QUOTED PASSAGE:
-.-.-
These graphics date from the final days of Jamie Reid's relationship with the Sex Pistols and Virgin Records. They articulate, all
too clearly, his disgust with the whole music industry. None of these were ever used at the time, except for the guitar swastika  -
minus the explanatory caption -- which found its way on to the inner label of another Virgin cheapie, 'Sid Sings' (released 7.12.79,
Virgin V2144) comprising live tapes recorded by John Tiberi aka Boogie at Sid's 1978 Max's Kansas City dates).

Below are some details on the use of swasticas in artist Jamie Reids work in punk. Plus an interview conducted in 1986 by Jon
Savage with Jamie Reid which was taken from Savage's book on the artist called
Up They Rise! The Incomplete Works Of
Jamie Reid
(Faber And Faber, ISBN 0-571-14762-3) that came out in 1987. And finally a letter written to the British music paper
New Musical Express by Jamie Reid, explaining the inspiration for his "stratoswasticastor" .
-.-.-
WHAT TO DO: Reproduce, word for word, the part of the passage about Jamie Reid's graphics that opens with "These graphics date" and closes with "Kansas City dates).".

COLLECTED MATERIAL:
-.-.-
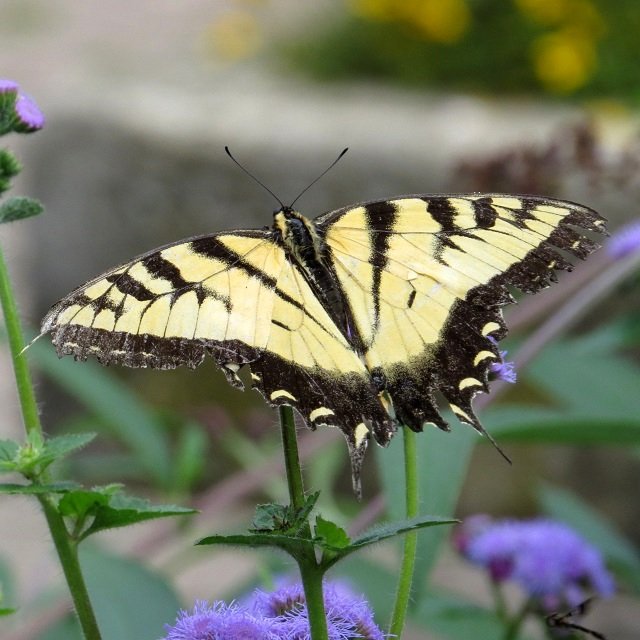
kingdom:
-.-.-
RESULT OF THE EXERCISE:
These graphics date from the final days of Jamie Reid's relationship with the Sex Pistols and Virgin Records. They articulate, all
too clearly, his disgust with the whole music industry. None of these were ever used at the time, except for the guitar swastika  -
minus the explanatory caption -- which found its way on to the inner label of another Virgin cheapie, 'Sid Sings' (released 7.12.79,
Virgin V2144) comprising live tapes recorded by John Tiberi aka Boogie at Sid's 1978 Max's Kansas City dates).